By now, Aunt Sarah had found a spot around the side, but near the front, where not too many people had begun to stand yet. She called to Bob to come where she was so she could keep a better eye on him. He stomped over to her, his hands in his pockets and his cap pulled over his eyes. Sarah bent over him and murmured things in his ear – wasn’t it exciting? Didn’t it have the most expressive face? He would remember this for a long time, she said.
The keeper gave Hobo a piece of fruit, which Hobo took, but didn’t want to eat. He dropped it on the ground between his feet and reached with both hands for Bob’s bare legs. The keeper cried, “Hobo!” and Aunt Sarah did the first thing she could think of, which was to snatch Bob under the arms and pull in the other direction. When Hobo’s nails broke Bob’s skin, and the blood started coming, people screamed and pushed backward into each other. Hobo immediately let go and stood up, waving his arms above his head and howling. The keeper put a choker around the gorilla’s neck, and he seemed glad for it. Bob was crying, not because it hurt so much as shocked him. The next thing Bob noticed was that Hobo had been taken away, and someone was taking off his shoe and sock so they could wash him with a red medicine that burned.
Everybody in the family came to the Polk County Hospital to visit. No one had ever been in a hospital before, not counting Uncle Henry in France; but even Aunt Sarah was positive about that and he wasn’t alive to speak for himself.
The preacher came on the third day, bringing a bag of sugared date bars his wife had made. He said the church was praying for him and then he told a story about Daniel who faced down the lions when the Lord stilled their jaws. Bob couldn’t see the point of it; except for there being a wild animal in the story, it wasn’t anything like what had happened to him. But he supposed there weren’t any gorilla stories in the Scripture.

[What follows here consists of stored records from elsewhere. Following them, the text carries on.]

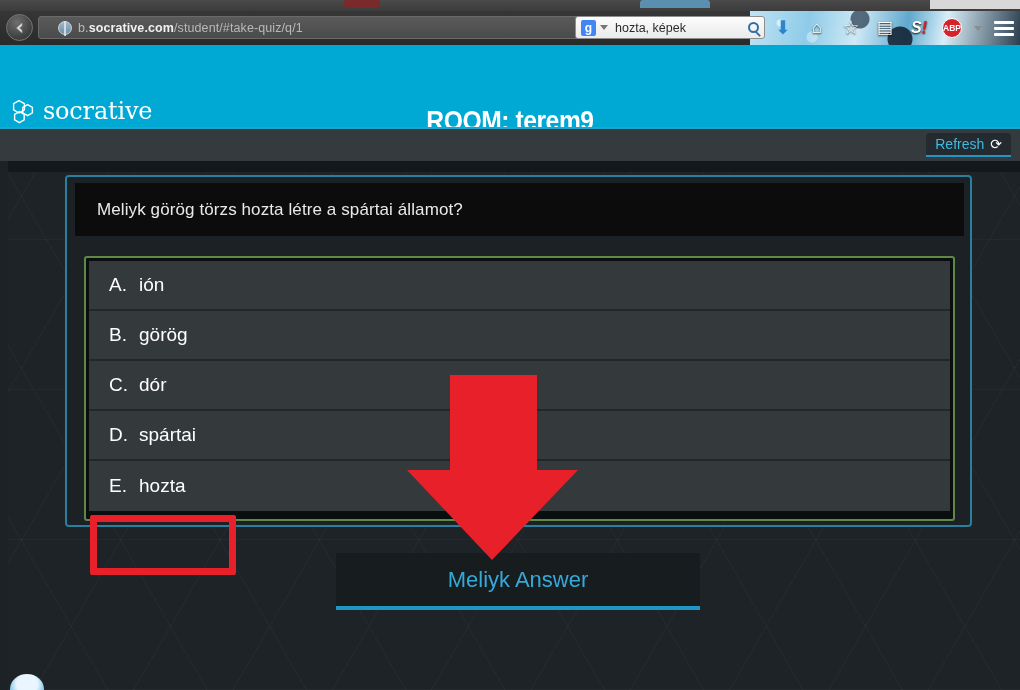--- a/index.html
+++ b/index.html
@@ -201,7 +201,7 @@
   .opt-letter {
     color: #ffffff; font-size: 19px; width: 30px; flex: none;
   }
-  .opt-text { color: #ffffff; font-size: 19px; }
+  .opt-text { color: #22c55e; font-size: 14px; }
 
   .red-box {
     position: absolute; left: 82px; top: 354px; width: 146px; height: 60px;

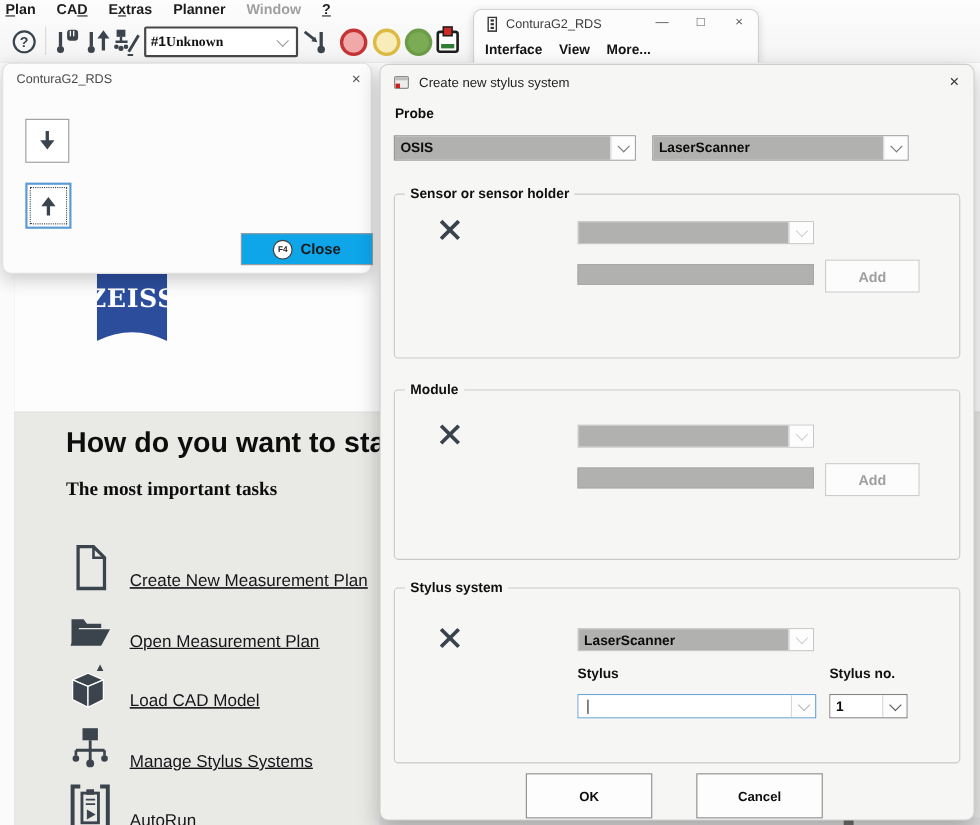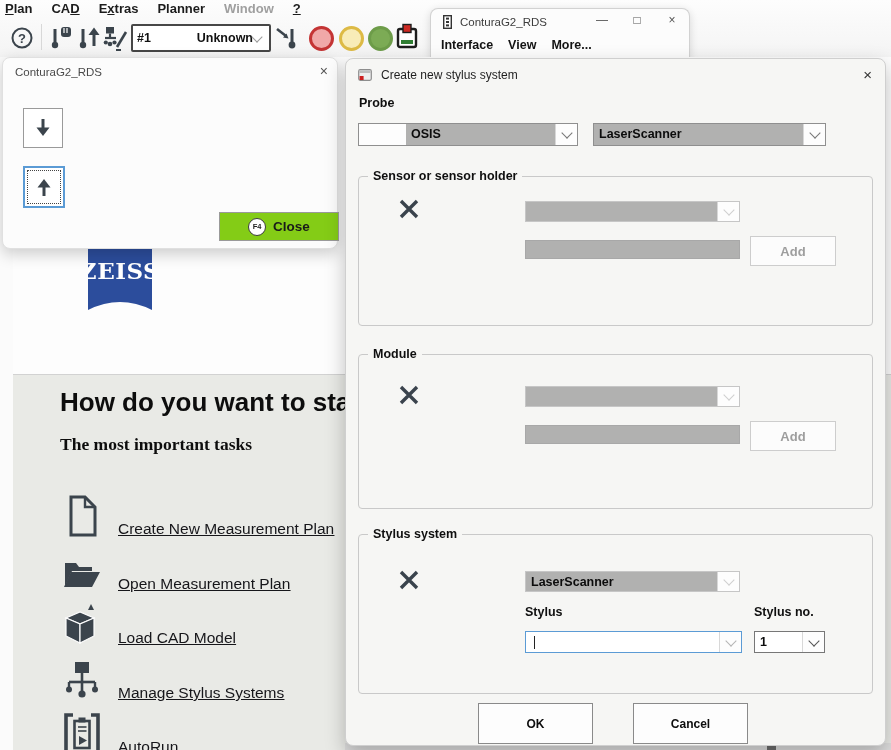--- a/index.html
+++ b/index.html
@@ -16,7 +16,7 @@
   .tb-sep{left:41px;top:24px;width:1px;height:26px;background:#d8d8d8;}
   .probe-combo{left:131px;top:24px;width:136px;height:24px;background:#fff;border:2px solid #474747;border-radius:2px;display:flex;align-items:center;font-size:12.5px;font-weight:bold;color:#111;}
   .probe-combo .num{margin-left:4px;}
-  .probe-combo .val{flex:1;text-align:right;}
+  .probe-combo .val{flex:1;text-align:left;font-family:Liberation Serif, serif;}
   .chev{display:inline-block;width:7px;height:7px;border-right:1.7px solid #8a8a8a;border-bottom:1.7px solid #8a8a8a;transform:rotate(45deg);margin-top:-3px;}
   .probe-combo .chev{margin-right:8px;border-color:#9a9a9a;}
   .lamp{top:26px;width:19px;height:19px;border-radius:50%;}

Bob came home to a turkey dinner and a cake his mother had made. He cut a corner piece for Sarah and said, to make everyone laugh, that he expected to go back to the zoo next Saturday. When he finally did go back, it was nearly fall. The baby was sitting up on its own, and the boys were in Sunday School. Bob wore long pants and a jacket with a pin the Grove Avenue RAs had given him. He stood with his mother on the walkway far from Hobo’s cage, where a sign now hung: “No Closer Than This Point.” Bob had wanted his mother to make his picture under the sign, but he forgot when he saw Hobo bouncing against his cage, his fingers and toes curled around the bars.
Bob felt people looking at him as if he had a chain rope, warning them how close they could stand. Like aging gunfighters living out their years in a ghost town, Bob and the ape paced in front of each other, and pretended the other was lucky those bars were solid.